Choosing the faster platform
December 13, 2005
HP reports that choosing a database is one of the most significant decisions a migrating site can make. In the same presentation HP's Kevin Cooper mentioned that Marxmeier Software's Eloquence has racked up very good performance numbers, according to reports HP's received from its migrating customers.
But which platform you deploy Eloquence upon can make a difference. In general, the customer base has praised HP-UX as a faster Eloquence platform than Windows, although that kind of generality makes technical experts cringe. Still, there's this report from a user on the Eloquence mailing list:
Eloquence creator Michael Marxmeier addressed these questions:In testing our software on both Windows and HP-UX we have found that programs that access an Eloquence database take quite a bit longer on the Windows server. The Windows server we are using has two 2GHz processors and 2GB of memory; our HP-UX server has two 750 MHz processors and 2GB of memory. For example, when running a C program that does a serial read through the database it takes 26 seconds on Windows and 10 seconds on HP-UX. On the HP-UX server we have Enable IPC set to 2, when it is turned off the program takes 22 seconds.

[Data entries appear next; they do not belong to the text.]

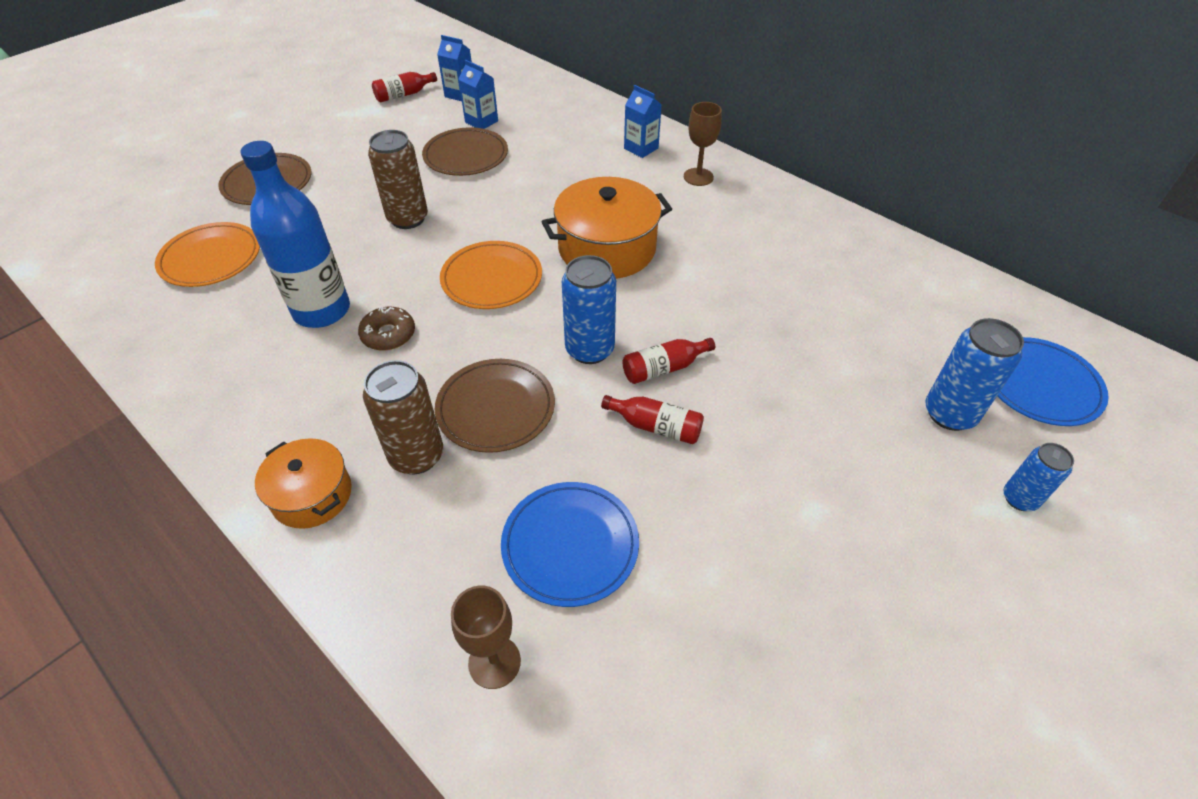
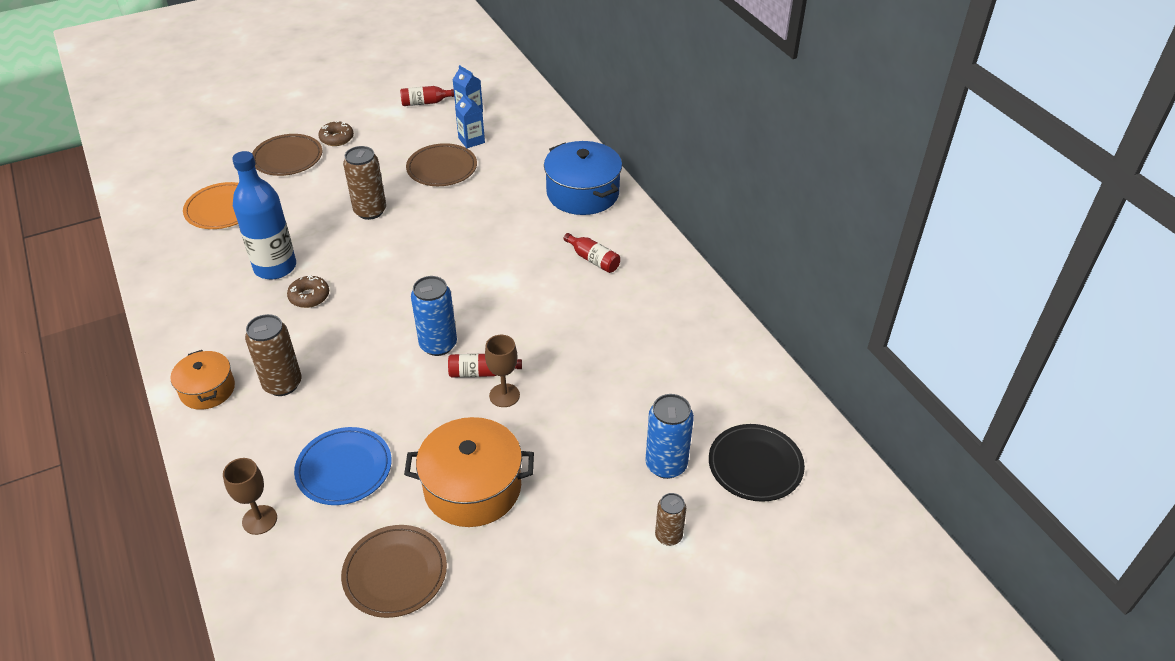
camera: 20 degrees right, 5 degrees down
brown plate [435,359,555,453] -> brown plate moved to [341,525,447,618]
orange plate [440,241,542,309] -> none
orange pot [542,177,672,279] -> orange pot moved to [404,417,534,527]
red bottle [601,395,704,444] -> red bottle moved to [563,233,620,273]
blue carton [624,85,662,158] -> blue pot [544,141,622,215]
brown goblet [684,102,722,186] -> brown goblet moved to [485,335,520,407]
blue plate [997,337,1109,426] -> black plate [709,424,805,502]
blue can [1004,443,1074,511] -> brown can [655,493,686,546]
none -> brown donut [318,121,354,146]

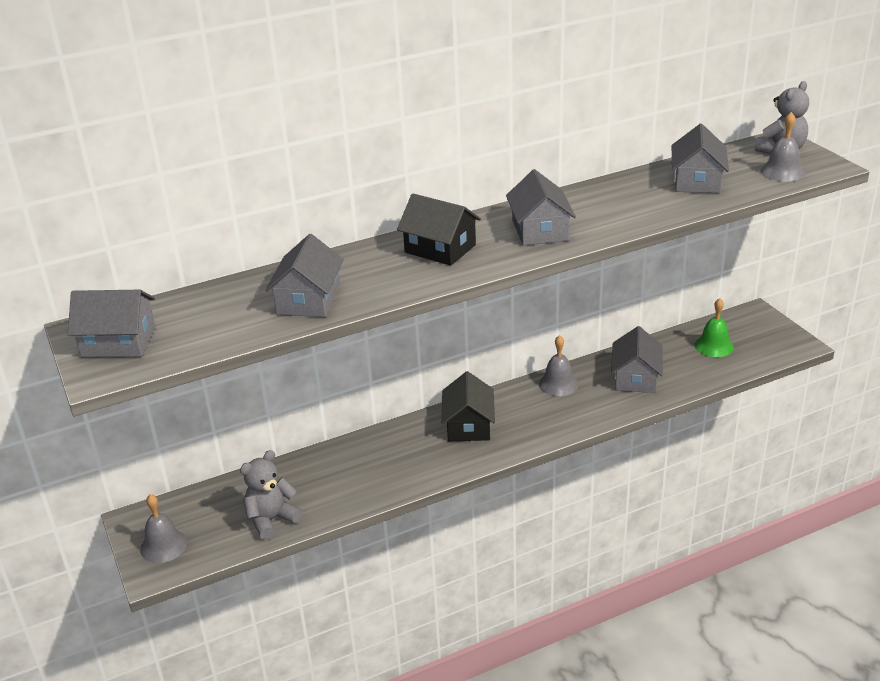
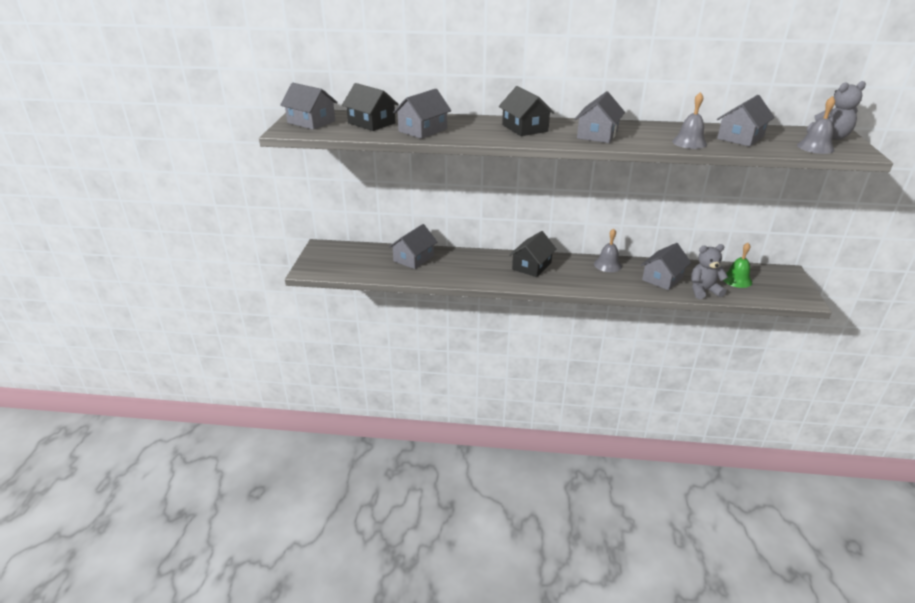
camera: 30 degrees right, 0 degrees up
grey bell [140,494,187,563] -> grey bell moved to [672,92,707,149]
grey teddy bear [240,450,302,540] -> grey teddy bear moved to [691,244,728,299]
none -> black house [342,83,399,131]
none -> grey house [389,224,437,269]

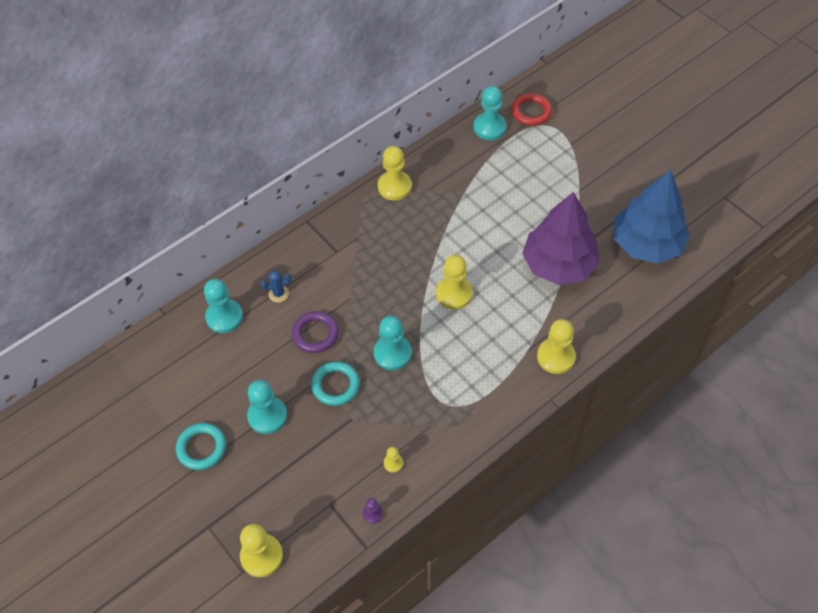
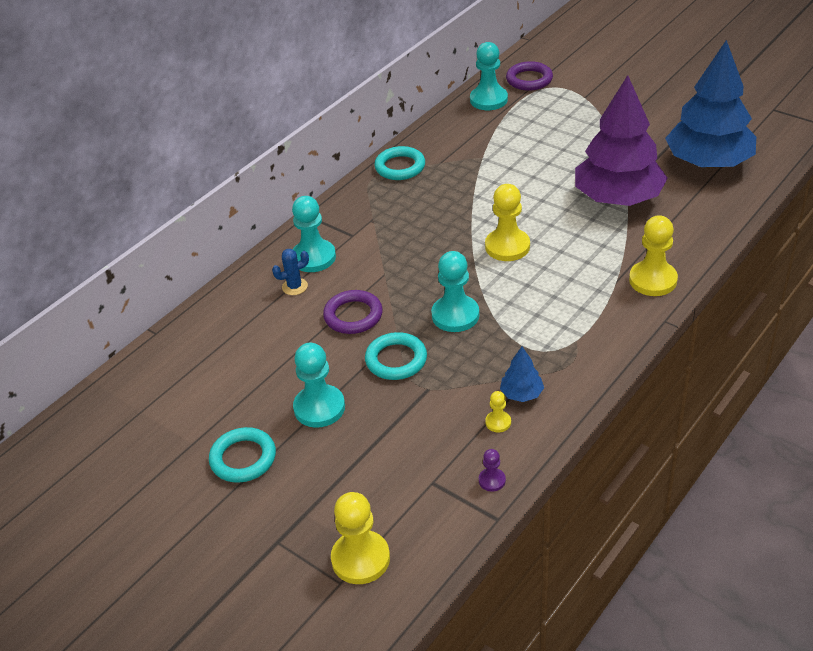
camera: 10 degrees left, 15 degrees down
turquoise pawn [204,279,243,333] -> turquoise pawn moved to [292,196,336,272]
yellow pawn [378,146,412,201] -> turquoise ring [374,146,425,180]
red ring [511,93,552,126] -> purple ring [506,61,553,91]
none -> blue tree [500,347,544,402]

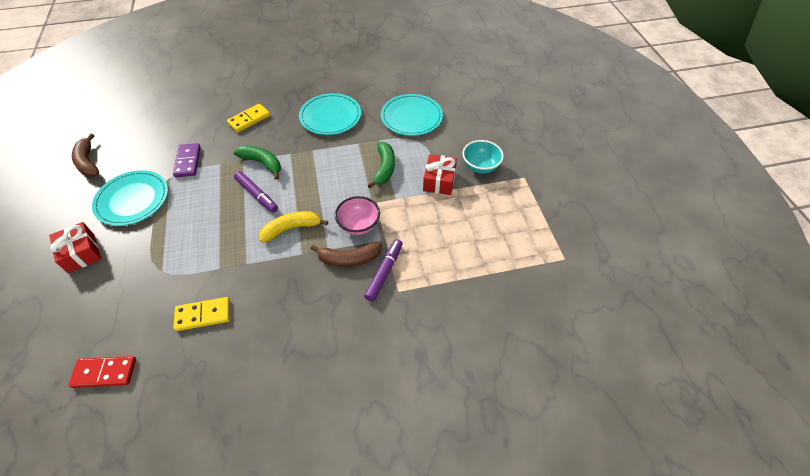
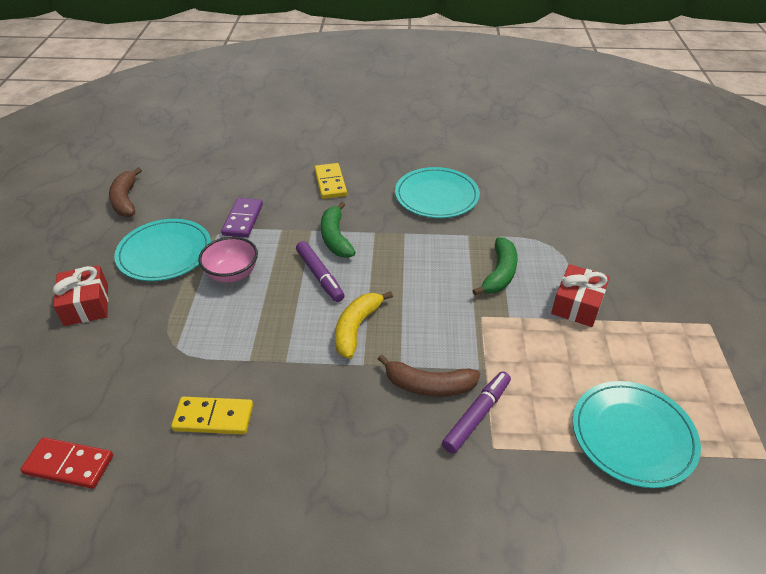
camera: 15 degrees right, 10 degrees down
yellow domino [227,104,270,133] -> yellow domino turned 75 degrees counterclockwise [314,163,347,199]
green banana [233,145,281,180] -> green banana turned 150 degrees counterclockwise [321,202,356,258]
yellow banana [259,211,328,243] -> yellow banana turned 60 degrees counterclockwise [335,291,393,359]
pink bowl [335,196,380,235] -> pink bowl moved to [198,237,258,283]
turquoise plate [381,94,443,136] -> turquoise plate moved to [573,381,701,488]
turquoise bowl [462,140,504,174] -> none

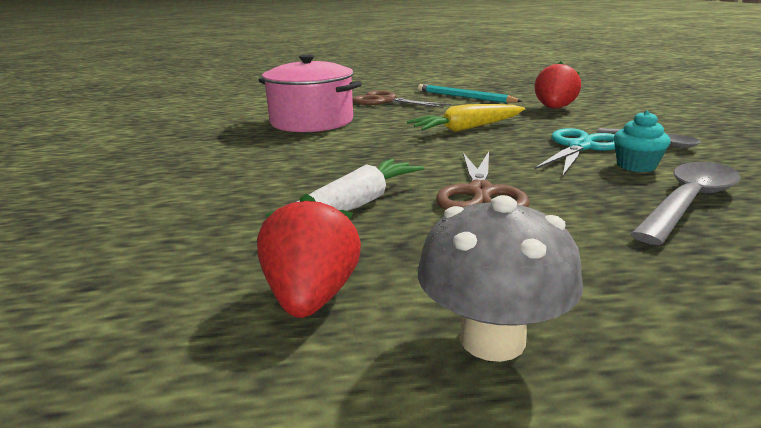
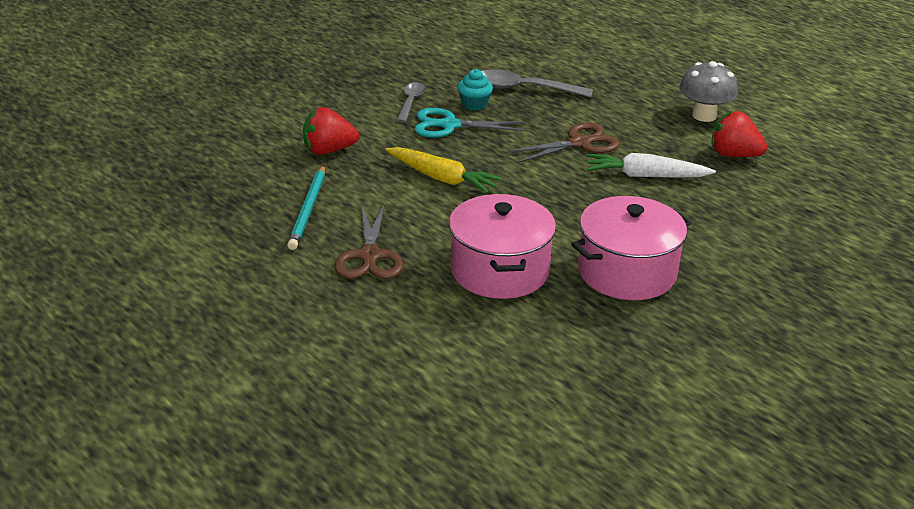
camera: 125 degrees left, 10 degrees up
red strawberry [257,194,361,318] -> red strawberry turned 60 degrees clockwise [711,111,767,157]
none -> pink pot [571,196,691,300]

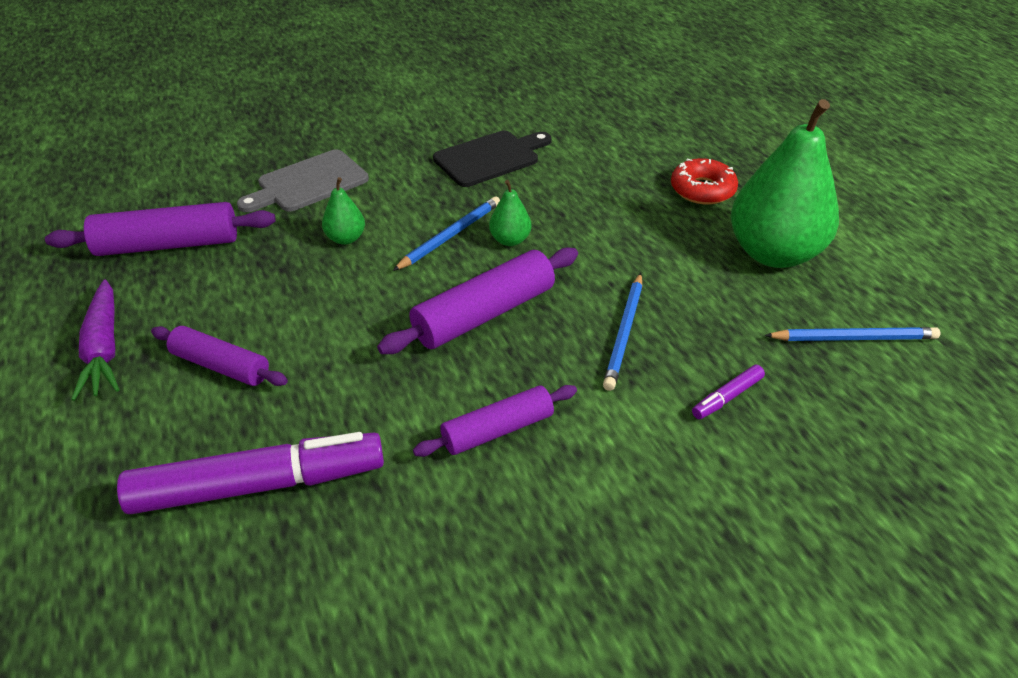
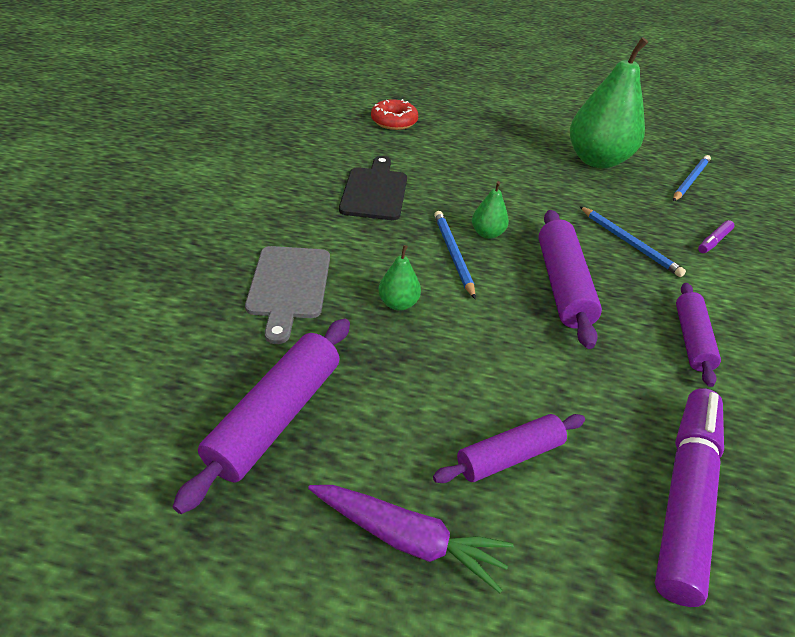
camera: 55 degrees left, 0 degrees up
red donut [671,158,738,205] -> red donut moved to [371,99,418,130]
purple marker [692,365,765,419] -> purple marker turned 45 degrees clockwise [698,220,735,253]

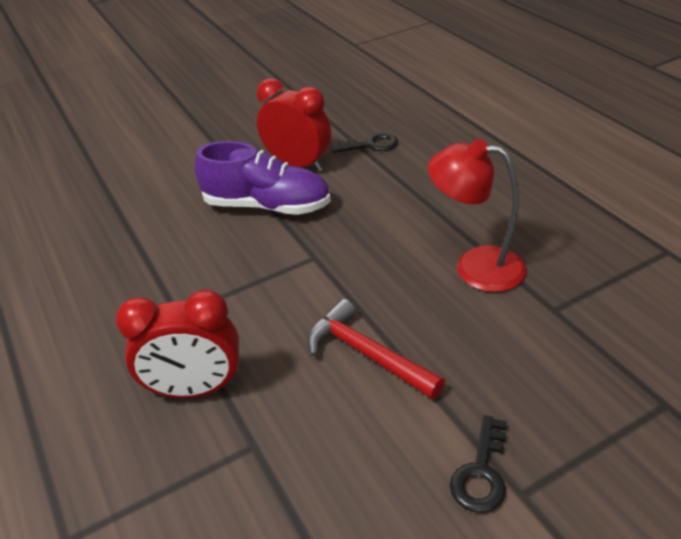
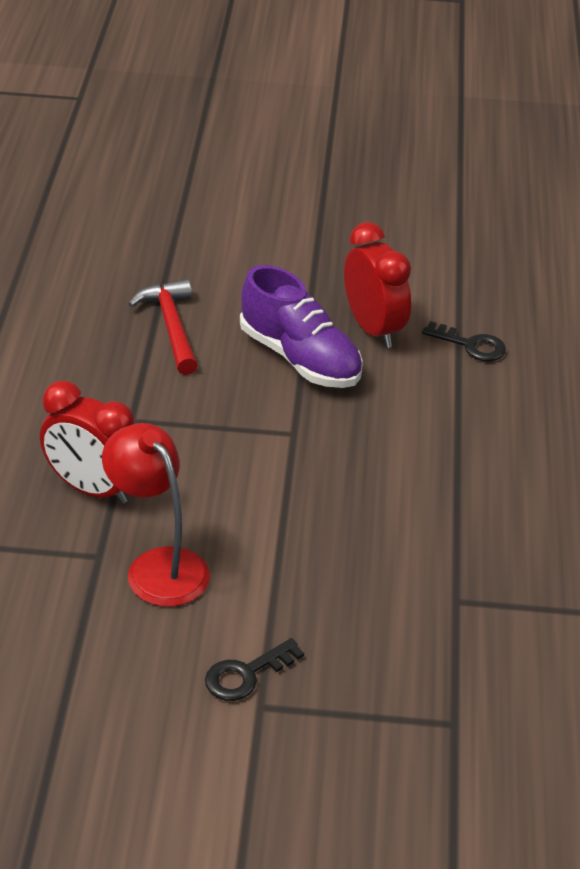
camera: 30 degrees right, 0 degrees up
red hammer [307,299,445,399] -> red hammer moved to [128,279,198,375]
red lamp [428,139,527,292] -> red lamp moved to [102,423,210,607]

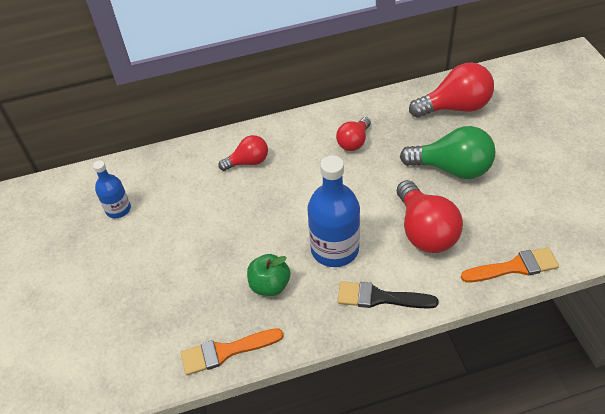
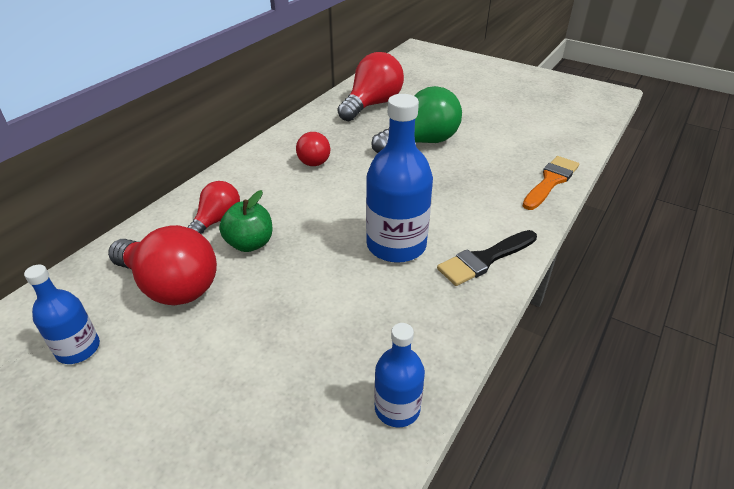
camera: 45 degrees left, 10 degrees down
orange brush [181,328,284,375] -> blue bottle [374,323,425,427]
green apple [247,254,290,296] -> green apple moved to [219,190,273,252]
red light bulb [397,180,463,253] -> red light bulb moved to [108,225,217,305]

My questions are: 1) The enable IPC option does not seem to be valid on Windows (option not included in config file included w/Windows version; when added to the config file it does not make any difference in processing speed). Is there a way to configure a database server on Windows to get similar benefits that the enable IPC option provides on HP-UX?
2) Is there any info available that shows what specs are needed for a Windows server (CPU, Memory) so that it gets similar performance to a certain HP-UX server when accessing an Eloquence database?
The IPC transport is currently not available on Windows. When we tested this initially, it was not critical for the Windows performance (but made a difference on HP-UX). A quick/simple test with the current version seems to support this.
I’m afraid this [Windows performance specs question] is not easily possible, as both the hardware architecture as well as the OS are rather different. For example, if the CPU architectures are different, the CPU frequency has little significance when comparing CPU performance. For CPU specific performance I would assume the SPEC benchmarks (www.spec.org) might be able to provide a rough overview. However, please keep in mind that IO bandwidth and IO performance might also be rather different.
I did some quick/simple/unscientific test comparing a recent HP-UX box against a Proliant DL360 (dual CPU, SCSI) running Windows. The results seem to indicate that for this test the performance should be roughly equivalent (for a small number of users).
John Pittman of Ryco in Australia chipped in his humble opinion about expecting HP-UX performance from Windows systems:
Sorry, but why would you ever expect a Windows system to be as fast as a UX box at anything? I don’t care how fast the Windows CPU is, or how much RAM it has, its just not going to get there. We run 200+ sessions and up to 40 background jobs on an MPE N4000, on a 1x 220Mhz CPU and 1GB of ram, with about 10 IAMGE databases open, some up to 4GB in size. Windows chassis just don’t have the IO bus speed to match a real computer.